[Opening Materials provided section]

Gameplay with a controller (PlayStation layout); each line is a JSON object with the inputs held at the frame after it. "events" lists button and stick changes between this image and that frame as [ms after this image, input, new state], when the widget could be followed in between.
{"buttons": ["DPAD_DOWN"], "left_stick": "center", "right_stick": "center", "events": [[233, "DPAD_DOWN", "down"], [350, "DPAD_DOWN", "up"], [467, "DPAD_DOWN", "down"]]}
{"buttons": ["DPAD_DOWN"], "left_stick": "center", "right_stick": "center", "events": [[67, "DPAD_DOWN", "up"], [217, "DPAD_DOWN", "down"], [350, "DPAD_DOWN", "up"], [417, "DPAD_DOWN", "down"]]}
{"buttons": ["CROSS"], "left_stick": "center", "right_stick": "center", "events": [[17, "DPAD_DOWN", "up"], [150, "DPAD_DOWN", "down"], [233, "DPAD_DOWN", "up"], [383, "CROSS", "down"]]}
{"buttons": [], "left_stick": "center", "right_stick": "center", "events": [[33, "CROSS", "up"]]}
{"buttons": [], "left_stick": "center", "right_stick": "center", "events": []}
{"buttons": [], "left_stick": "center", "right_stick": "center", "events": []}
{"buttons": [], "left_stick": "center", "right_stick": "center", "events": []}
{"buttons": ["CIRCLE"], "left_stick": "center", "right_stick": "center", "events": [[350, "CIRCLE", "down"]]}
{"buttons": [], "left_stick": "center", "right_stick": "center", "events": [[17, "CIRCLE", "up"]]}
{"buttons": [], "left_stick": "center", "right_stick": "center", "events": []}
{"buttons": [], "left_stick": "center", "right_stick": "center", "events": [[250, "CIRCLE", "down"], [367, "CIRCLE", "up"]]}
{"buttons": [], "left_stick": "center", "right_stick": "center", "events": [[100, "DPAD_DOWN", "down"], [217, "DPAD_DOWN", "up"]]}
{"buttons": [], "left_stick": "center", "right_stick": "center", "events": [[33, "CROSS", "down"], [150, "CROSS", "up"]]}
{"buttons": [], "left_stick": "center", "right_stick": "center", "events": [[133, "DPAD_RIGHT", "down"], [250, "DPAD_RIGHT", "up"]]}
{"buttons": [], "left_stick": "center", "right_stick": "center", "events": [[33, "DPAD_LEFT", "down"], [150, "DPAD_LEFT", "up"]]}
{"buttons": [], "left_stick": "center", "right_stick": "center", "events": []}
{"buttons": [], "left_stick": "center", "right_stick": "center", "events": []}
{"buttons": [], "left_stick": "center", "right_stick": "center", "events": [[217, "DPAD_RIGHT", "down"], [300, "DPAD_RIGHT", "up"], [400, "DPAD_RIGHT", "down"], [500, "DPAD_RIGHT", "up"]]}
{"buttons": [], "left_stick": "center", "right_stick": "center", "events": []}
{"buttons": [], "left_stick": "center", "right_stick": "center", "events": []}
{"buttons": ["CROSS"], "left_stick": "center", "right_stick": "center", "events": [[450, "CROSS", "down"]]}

[Closing Materials provided section]

Exercise: Retype all of the records above, keeping them identical.

Written solution:
Gameplay with a controller (PlayStation layout); each line is a JSON object with the inputs held at the frame after it. "events" lists button and stick changes between this image and that frame as [ms after this image, input, new state], when the widget could be followed in between.
{"buttons": ["DPAD_DOWN"], "left_stick": "center", "right_stick": "center", "events": [[233, "DPAD_DOWN", "down"], [350, "DPAD_DOWN", "up"], [467, "DPAD_DOWN", "down"]]}
{"buttons": ["DPAD_DOWN"], "left_stick": "center", "right_stick": "center", "events": [[67, "DPAD_DOWN", "up"], [217, "DPAD_DOWN", "down"], [350, "DPAD_DOWN", "up"], [417, "DPAD_DOWN", "down"]]}
{"buttons": ["CROSS"], "left_stick": "center", "right_stick": "center", "events": [[17, "DPAD_DOWN", "up"], [150, "DPAD_DOWN", "down"], [233, "DPAD_DOWN", "up"], [383, "CROSS", "down"]]}
{"buttons": [], "left_stick": "center", "right_stick": "center", "events": [[33, "CROSS", "up"]]}
{"buttons": [], "left_stick": "center", "right_stick": "center", "events": []}
{"buttons": [], "left_stick": "center", "right_stick": "center", "events": []}
{"buttons": [], "left_stick": "center", "right_stick": "center", "events": []}
{"buttons": ["CIRCLE"], "left_stick": "center", "right_stick": "center", "events": [[350, "CIRCLE", "down"]]}
{"buttons": [], "left_stick": "center", "right_stick": "center", "events": [[17, "CIRCLE", "up"]]}
{"buttons": [], "left_stick": "center", "right_stick": "center", "events": []}
{"buttons": [], "left_stick": "center", "right_stick": "center", "events": [[250, "CIRCLE", "down"], [367, "CIRCLE", "up"]]}
{"buttons": [], "left_stick": "center", "right_stick": "center", "events": [[100, "DPAD_DOWN", "down"], [217, "DPAD_DOWN", "up"]]}
{"buttons": [], "left_stick": "center", "right_stick": "center", "events": [[33, "CROSS", "down"], [150, "CROSS", "up"]]}
{"buttons": [], "left_stick": "center", "right_stick": "center", "events": [[133, "DPAD_RIGHT", "down"], [250, "DPAD_RIGHT", "up"]]}
{"buttons": [], "left_stick": "center", "right_stick": "center", "events": [[33, "DPAD_LEFT", "down"], [150, "DPAD_LEFT", "up"]]}
{"buttons": [], "left_stick": "center", "right_stick": "center", "events": []}
{"buttons": [], "left_stick": "center", "right_stick": "center", "events": []}
{"buttons": [], "left_stick": "center", "right_stick": "center", "events": [[217, "DPAD_RIGHT", "down"], [300, "DPAD_RIGHT", "up"], [400, "DPAD_RIGHT", "down"], [500, "DPAD_RIGHT", "up"]]}
{"buttons": [], "left_stick": "center", "right_stick": "center", "events": []}
{"buttons": [], "left_stick": "center", "right_stick": "center", "events": []}
{"buttons": ["CROSS"], "left_stick": "center", "right_stick": "center", "events": [[450, "CROSS", "down"]]}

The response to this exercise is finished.